Profile: John MacLean

John MacLean

This month, we celebrate the career and achievements of John MacLean, whose inspirational story is testament to hard work, goal setting, and certification.

MacLean started his career in technology as an apprentice electronics technician in the Philadelphia Naval Shipyard’s Apprenticeship Program.

“While working with master technicians I was told that iNARTE certification was something I should get after completing my training,” MacLean said. “I took the mentorship of these seasoned technicians seriously and put certification as one of my future goals.”

From here, MacLean went on to work as a civilian electronics technician on ships and manage radio assets for various emergency departments for the City of Philadelphia’s communications division. During this time, MacLean was inspired to become competitive to weather employment downturns—which led him to pursue iNARTE certification.

“While working as the duty radio technician at the Philadelphia Police Department 911 Radio Dispatch Center, I set about getting my FCC General Radio Telephone license and using that knowledge to build on toward my first certification, which was iNARTE Telecommunications Technician,” MacLean said. “Within a year I had both credentials and set myself on a path to acquire additional technical certifications.”

Following this, MacLean worked for the City of Philadelphia’s Office of Emergency Management—a role that he says is one of the most interesting jobs of his career.

“In less than a year our office would be the focal point for Homeland Security for the City of Philadelphia and the entire Urban Security Area identified by the federal government. I would rise to be deputy director in charge of IT and emergency communications.”

As a technical specialist, MacLean has had some interesting opportunities to grow.

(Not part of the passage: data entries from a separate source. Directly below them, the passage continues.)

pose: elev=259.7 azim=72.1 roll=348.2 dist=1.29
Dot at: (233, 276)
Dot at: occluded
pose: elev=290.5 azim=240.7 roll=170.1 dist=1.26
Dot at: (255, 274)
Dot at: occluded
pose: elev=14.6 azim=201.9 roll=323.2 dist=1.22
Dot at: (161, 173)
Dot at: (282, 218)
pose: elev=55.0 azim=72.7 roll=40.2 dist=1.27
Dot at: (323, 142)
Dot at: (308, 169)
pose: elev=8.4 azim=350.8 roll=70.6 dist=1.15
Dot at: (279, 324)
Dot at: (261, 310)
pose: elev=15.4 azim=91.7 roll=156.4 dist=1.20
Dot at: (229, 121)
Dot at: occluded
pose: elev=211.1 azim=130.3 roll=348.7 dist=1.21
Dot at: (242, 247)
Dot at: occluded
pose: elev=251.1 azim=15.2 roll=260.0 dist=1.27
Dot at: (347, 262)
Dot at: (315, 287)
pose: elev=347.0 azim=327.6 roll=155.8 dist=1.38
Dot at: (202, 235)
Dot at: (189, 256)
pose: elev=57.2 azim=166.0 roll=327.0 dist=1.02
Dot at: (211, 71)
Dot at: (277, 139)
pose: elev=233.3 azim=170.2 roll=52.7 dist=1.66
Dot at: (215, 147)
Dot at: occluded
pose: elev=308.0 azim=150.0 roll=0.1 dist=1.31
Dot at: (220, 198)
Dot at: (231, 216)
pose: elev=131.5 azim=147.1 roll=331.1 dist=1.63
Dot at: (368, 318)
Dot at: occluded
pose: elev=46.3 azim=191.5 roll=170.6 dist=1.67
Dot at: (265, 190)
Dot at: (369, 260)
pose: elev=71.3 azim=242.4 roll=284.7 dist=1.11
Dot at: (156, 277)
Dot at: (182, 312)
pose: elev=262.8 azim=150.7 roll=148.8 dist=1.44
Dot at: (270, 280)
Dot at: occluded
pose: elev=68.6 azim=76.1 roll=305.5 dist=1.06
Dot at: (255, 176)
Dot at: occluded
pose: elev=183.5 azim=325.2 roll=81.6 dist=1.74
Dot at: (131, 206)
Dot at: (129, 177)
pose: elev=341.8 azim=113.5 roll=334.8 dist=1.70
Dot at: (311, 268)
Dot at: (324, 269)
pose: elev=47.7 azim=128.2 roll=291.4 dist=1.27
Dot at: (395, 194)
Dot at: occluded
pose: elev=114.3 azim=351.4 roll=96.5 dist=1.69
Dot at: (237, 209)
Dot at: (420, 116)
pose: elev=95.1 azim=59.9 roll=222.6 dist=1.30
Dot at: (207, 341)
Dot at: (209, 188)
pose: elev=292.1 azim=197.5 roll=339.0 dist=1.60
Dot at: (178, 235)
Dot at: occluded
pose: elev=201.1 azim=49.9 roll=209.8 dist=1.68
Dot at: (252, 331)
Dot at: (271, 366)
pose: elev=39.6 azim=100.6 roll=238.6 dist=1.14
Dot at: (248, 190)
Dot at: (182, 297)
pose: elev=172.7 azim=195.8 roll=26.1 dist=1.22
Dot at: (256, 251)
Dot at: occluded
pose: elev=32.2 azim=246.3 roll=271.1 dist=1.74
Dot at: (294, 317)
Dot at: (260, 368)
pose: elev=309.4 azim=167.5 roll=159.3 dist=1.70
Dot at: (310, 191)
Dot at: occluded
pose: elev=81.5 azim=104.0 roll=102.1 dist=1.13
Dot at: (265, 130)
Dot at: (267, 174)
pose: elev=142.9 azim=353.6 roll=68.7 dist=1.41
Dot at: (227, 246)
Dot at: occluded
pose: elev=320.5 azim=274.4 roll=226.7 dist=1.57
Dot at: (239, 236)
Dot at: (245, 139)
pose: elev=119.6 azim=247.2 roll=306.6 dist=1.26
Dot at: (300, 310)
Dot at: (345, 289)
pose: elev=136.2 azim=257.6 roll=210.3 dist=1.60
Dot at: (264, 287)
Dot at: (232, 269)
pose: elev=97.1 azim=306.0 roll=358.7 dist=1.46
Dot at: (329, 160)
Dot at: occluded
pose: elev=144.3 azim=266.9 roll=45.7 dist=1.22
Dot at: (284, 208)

“A problem I faced working with my sworn police and fire counterparts was a general distrust of technical professionals. I decided to become a first responder to build my credibility. I learned emergency scene response and command and control, and eventually became a team leader and trainer for response teams in Philadelphia emergency management.

“My advice to someone building their career is you may be the smartest person in the room as far as your area of technical expertise; however, one of the biggest benefits if you work with non-technical counterparts is acting as a translator for the limits of the technology being employed. Once your counterparts trust you to translate the technical into plain English, you will be worth your weight in gold.”

In 2008, MacLean took his career to the next level and began working for the Federal Emergency Management Agency (FEMA) as the disaster emergency communications coordinator. In the same year he was approached to return to the Navy Reserve and was offered a direct commission as an officer.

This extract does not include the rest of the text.